“No I don’t want to battle from beginning to end, I don’t want to cycle or recycle revenge, I don’t want to follow death and all of his friends.” – Coldplay
Creston Davis, in his introduction to The Monstrosity of Christ, uses the above subtitle. The Monstrosity of Christ recounts a debate between Slavoj Žižek and John Milbank. Holy Saturday and Resurrection Sunday is also focal question of the 5th article of the Apostles’ Creed. What happened to Jesus after his death? The creed frames these two events in one movement. Nobody should read descend without resurrection. However, for the moment, we’ll side with Holy Saturday for a few reasons.
First, I assumed in the original post that my interlocutors would focus more on the Resurrection Sunday. Second, I rather like Saturday’s silent, hidden uncertainty. Also, Saturday seems more like the limbo of the post-axial world we inherited. I think Holy Saturday speaks better of the deadlocks faced today. Besides, I like Coldplay’s Death and All His Friends.
But before dancing with death and selling goods to the devil a quick theo-historical comment.
Bad Spelling Will be the Death of Us: Inferna vs Inferos
As a friend often point out, I’m not the best speller. Sometimes I blame English being my second language. Other times I think it’s the laziness of not bothering to reread. Whatever the reason, to spelling and grammar errors are not modern phenomena by any means.
When dancing with death, though, you should be sure to have your spell checker nearby. Somewhere in the Fourth century CE, (a) scribe(s) copying the Apostles’ Creed made a minor mistake with major consequences. Some manuscripts used inferna meaning “hell” and others inferos meaning “lower world”. These two words, also, created an interpretive split of the fifth article over the ages. Some preferred inferna, like Luther and the Reformers, focussing on Jesus’ destruction of hell. Others, like Irenaeus and Tertullian, preferred inferos. Their focus was on Jesus’ descent into the underworld.
Of course, such interpretations fit with larger theological drives. Tertullian and Irenaeus felt compelled to explain how Jesus could save the faithful who had already dead. While Luther and the Reformers took the first steps to release us from the fear of supernatural forces. Of course, there were those, like Aquinas, who uses both inferna and inferos. For Aquinas the former was a reminder of the sacrament of the living, the Eucharist, which protects humans from hell. The latter was the sacrament for the dead; i.e., Jesus’ infinite mercy stretching even into death. Okay, enough Latin, it will be the death of me. Back to Coldplay.
Death and All His Friends
Coldplay uses Delacroix’s Liberty Leading the People as cover for the standard edition of their album Viva la Vida or Death and All of His Friends. What Coldplay wants to communicate is unclear. The blurring of everyday life and carnival excess are typical of the anthem-rock genre. Indeed, such blurring is fundamental to many a pop-genre. Often the message is: you can have it all, and all the time. Such promises are patent contradictions supported by the liturgies of advertising. Inculcated into the broader culture this contradiction begets constant unrequited longing turning into numbness.

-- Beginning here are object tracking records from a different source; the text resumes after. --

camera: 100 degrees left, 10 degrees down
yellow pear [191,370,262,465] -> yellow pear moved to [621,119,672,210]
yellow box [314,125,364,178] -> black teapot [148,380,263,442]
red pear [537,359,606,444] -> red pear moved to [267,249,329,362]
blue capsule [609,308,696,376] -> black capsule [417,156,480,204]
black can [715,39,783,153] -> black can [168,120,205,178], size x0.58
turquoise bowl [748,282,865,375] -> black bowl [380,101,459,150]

A numbness which deadens. It seems we are waiting for resurrection and hoping for revolution. No renewal can come, however, before descending into inferos to save dead, lost thoughts. Curtailing the recycling of revenge means showing inferna as powerless, already destroyed. Those who cry the wolf of revolutionary resurrection should heed the following warning. Salvation begins by facing your fetishized desire for resurrection without going through the dead. The only way to resurrection is dancing the dead out of death.